• Exercise prompt
Reprint the full listing exactly.

• • • •

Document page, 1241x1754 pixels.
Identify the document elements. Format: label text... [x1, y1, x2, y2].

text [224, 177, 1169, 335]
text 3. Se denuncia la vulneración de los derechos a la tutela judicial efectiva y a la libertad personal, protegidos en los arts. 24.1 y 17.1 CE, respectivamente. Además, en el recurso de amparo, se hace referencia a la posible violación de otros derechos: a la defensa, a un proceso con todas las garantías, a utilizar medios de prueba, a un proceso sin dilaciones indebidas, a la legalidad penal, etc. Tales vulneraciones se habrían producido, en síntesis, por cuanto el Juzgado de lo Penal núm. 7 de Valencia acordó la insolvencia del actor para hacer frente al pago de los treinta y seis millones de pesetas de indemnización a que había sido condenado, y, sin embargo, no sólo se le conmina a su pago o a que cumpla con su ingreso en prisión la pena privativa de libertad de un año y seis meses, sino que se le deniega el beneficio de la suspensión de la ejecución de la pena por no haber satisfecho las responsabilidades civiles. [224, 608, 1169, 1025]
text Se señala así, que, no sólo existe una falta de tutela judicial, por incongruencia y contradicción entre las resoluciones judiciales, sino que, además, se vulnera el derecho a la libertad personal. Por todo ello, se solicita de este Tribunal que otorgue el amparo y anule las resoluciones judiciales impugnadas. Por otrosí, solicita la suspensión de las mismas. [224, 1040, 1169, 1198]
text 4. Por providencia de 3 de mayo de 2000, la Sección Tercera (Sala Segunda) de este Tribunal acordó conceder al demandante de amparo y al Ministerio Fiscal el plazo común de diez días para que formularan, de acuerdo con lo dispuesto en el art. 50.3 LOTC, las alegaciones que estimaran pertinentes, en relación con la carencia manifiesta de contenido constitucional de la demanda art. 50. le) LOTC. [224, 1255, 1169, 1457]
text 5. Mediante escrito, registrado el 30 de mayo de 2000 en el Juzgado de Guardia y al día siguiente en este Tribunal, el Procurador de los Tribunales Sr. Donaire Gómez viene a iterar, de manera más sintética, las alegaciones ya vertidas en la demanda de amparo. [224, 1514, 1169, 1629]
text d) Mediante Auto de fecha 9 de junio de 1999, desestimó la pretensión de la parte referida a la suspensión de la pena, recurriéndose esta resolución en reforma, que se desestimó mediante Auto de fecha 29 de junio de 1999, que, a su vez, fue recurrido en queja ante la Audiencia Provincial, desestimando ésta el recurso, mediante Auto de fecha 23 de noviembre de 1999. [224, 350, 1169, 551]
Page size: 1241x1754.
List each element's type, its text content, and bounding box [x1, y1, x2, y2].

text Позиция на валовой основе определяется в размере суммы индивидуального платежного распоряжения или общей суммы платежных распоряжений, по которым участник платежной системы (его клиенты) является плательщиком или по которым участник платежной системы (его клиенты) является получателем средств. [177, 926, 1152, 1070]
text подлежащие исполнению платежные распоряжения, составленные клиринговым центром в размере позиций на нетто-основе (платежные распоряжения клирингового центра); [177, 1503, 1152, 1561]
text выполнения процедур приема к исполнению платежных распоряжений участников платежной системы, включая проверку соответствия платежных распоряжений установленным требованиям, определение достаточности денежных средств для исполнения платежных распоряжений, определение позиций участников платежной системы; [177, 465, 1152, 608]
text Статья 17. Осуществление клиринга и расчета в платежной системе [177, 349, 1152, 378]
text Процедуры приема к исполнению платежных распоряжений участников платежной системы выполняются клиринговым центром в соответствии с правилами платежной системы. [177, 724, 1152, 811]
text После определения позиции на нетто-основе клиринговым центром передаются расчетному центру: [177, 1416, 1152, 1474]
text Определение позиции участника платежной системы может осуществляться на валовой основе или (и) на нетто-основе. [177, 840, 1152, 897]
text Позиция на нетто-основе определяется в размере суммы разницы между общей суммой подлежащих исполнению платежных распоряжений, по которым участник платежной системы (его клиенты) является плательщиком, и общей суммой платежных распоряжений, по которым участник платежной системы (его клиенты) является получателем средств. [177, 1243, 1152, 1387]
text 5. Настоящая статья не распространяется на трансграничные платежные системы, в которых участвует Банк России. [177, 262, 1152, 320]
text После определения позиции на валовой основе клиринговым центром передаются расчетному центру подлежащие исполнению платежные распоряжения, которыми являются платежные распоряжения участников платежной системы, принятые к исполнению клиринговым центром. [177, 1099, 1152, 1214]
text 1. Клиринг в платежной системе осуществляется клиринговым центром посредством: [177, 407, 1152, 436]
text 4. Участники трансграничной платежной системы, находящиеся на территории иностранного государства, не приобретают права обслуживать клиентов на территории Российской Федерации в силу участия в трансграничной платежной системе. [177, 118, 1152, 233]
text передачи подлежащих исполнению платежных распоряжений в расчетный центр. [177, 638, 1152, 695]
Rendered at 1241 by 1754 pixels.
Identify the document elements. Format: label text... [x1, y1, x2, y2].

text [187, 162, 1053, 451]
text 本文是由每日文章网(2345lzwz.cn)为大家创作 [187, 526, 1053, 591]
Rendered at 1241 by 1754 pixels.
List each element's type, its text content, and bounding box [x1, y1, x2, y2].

• • • •

• Solution for this problem
Document page, 1241x1754 pixels.
Identify the document elements. Format: label text... [x1, y1, x2, y2].

text [224, 177, 1169, 335]
text 3. Se denuncia la vulneración de los derechos a la tutela judicial efectiva y a la libertad personal, protegidos en los arts. 24.1 y 17.1 CE, respectivamente. Además, en el recurso de amparo, se hace referencia a la posible violación de otros derechos: a la defensa, a un proceso con todas las garantías, a utilizar medios de prueba, a un proceso sin dilaciones indebidas, a la legalidad penal, etc. Tales vulneraciones se habrían producido, en síntesis, por cuanto el Juzgado de lo Penal núm. 7 de Valencia acordó la insolvencia del actor para hacer frente al pago de los treinta y seis millones de pesetas de indemnización a que había sido condenado, y, sin embargo, no sólo se le conmina a su pago o a que cumpla con su ingreso en prisión la pena privativa de libertad de un año y seis meses, sino que se le deniega el beneficio de la suspensión de la ejecución de la pena por no haber satisfecho las responsabilidades civiles. [224, 608, 1169, 1025]
text Se señala así, que, no sólo existe una falta de tutela judicial, por incongruencia y contradicción entre las resoluciones judiciales, sino que, además, se vulnera el derecho a la libertad personal. Por todo ello, se solicita de este Tribunal que otorgue el amparo y anule las resoluciones judiciales impugnadas. Por otrosí, solicita la suspensión de las mismas. [224, 1040, 1169, 1198]
text 4. Por providencia de 3 de mayo de 2000, la Sección Tercera (Sala Segunda) de este Tribunal acordó conceder al demandante de amparo y al Ministerio Fiscal el plazo común de diez días para que formularan, de acuerdo con lo dispuesto en el art. 50.3 LOTC, las alegaciones que estimaran pertinentes, en relación con la carencia manifiesta de contenido constitucional de la demanda art. 50. le) LOTC. [224, 1255, 1169, 1457]
text 5. Mediante escrito, registrado el 30 de mayo de 2000 en el Juzgado de Guardia y al día siguiente en este Tribunal, el Procurador de los Tribunales Sr. Donaire Gómez viene a iterar, de manera más sintética, las alegaciones ya vertidas en la demanda de amparo. [224, 1514, 1169, 1629]
text d) Mediante Auto de fecha 9 de junio de 1999, desestimó la pretensión de la parte referida a la suspensión de la pena, recurriéndose esta resolución en reforma, que se desestimó mediante Auto de fecha 29 de junio de 1999, que, a su vez, fue recurrido en queja ante la Audiencia Provincial, desestimando ésta el recurso, mediante Auto de fecha 23 de noviembre de 1999. [224, 350, 1169, 551]
Page size: 1241x1754.
List each element's type, its text content, and bounding box [x1, y1, x2, y2].

text Позиция на валовой основе определяется в размере суммы индивидуального платежного распоряжения или общей суммы платежных распоряжений, по которым участник платежной системы (его клиенты) является плательщиком или по которым участник платежной системы (его клиенты) является получателем средств. [177, 926, 1152, 1070]
text подлежащие исполнению платежные распоряжения, составленные клиринговым центром в размере позиций на нетто-основе (платежные распоряжения клирингового центра); [177, 1503, 1152, 1561]
text выполнения процедур приема к исполнению платежных распоряжений участников платежной системы, включая проверку соответствия платежных распоряжений установленным требованиям, определение достаточности денежных средств для исполнения платежных распоряжений, определение позиций участников платежной системы; [177, 465, 1152, 608]
text Статья 17. Осуществление клиринга и расчета в платежной системе [177, 349, 1152, 378]
text Процедуры приема к исполнению платежных распоряжений участников платежной системы выполняются клиринговым центром в соответствии с правилами платежной системы. [177, 724, 1152, 811]
text После определения позиции на нетто-основе клиринговым центром передаются расчетному центру: [177, 1416, 1152, 1474]
text Определение позиции участника платежной системы может осуществляться на валовой основе или (и) на нетто-основе. [177, 840, 1152, 897]
text Позиция на нетто-основе определяется в размере суммы разницы между общей суммой подлежащих исполнению платежных распоряжений, по которым участник платежной системы (его клиенты) является плательщиком, и общей суммой платежных распоряжений, по которым участник платежной системы (его клиенты) является получателем средств. [177, 1243, 1152, 1387]
text 5. Настоящая статья не распространяется на трансграничные платежные системы, в которых участвует Банк России. [177, 262, 1152, 320]
text После определения позиции на валовой основе клиринговым центром передаются расчетному центру подлежащие исполнению платежные распоряжения, которыми являются платежные распоряжения участников платежной системы, принятые к исполнению клиринговым центром. [177, 1099, 1152, 1214]
text 1. Клиринг в платежной системе осуществляется клиринговым центром посредством: [177, 407, 1152, 436]
text 4. Участники трансграничной платежной системы, находящиеся на территории иностранного государства, не приобретают права обслуживать клиентов на территории Российской Федерации в силу участия в трансграничной платежной системе. [177, 118, 1152, 233]
text передачи подлежащих исполнению платежных распоряжений в расчетный центр. [177, 638, 1152, 695]
Rendered at 1241 by 1754 pixels.
Identify the document elements. Format: label text... [x1, y1, x2, y2].

text [187, 162, 1053, 451]
text 本文是由每日文章网(2345lzwz.cn)为大家创作 [187, 526, 1053, 591]
Rendered at 1241 by 1754 pixels.
List each element's type, its text content, and bounding box [x1, y1, x2, y2].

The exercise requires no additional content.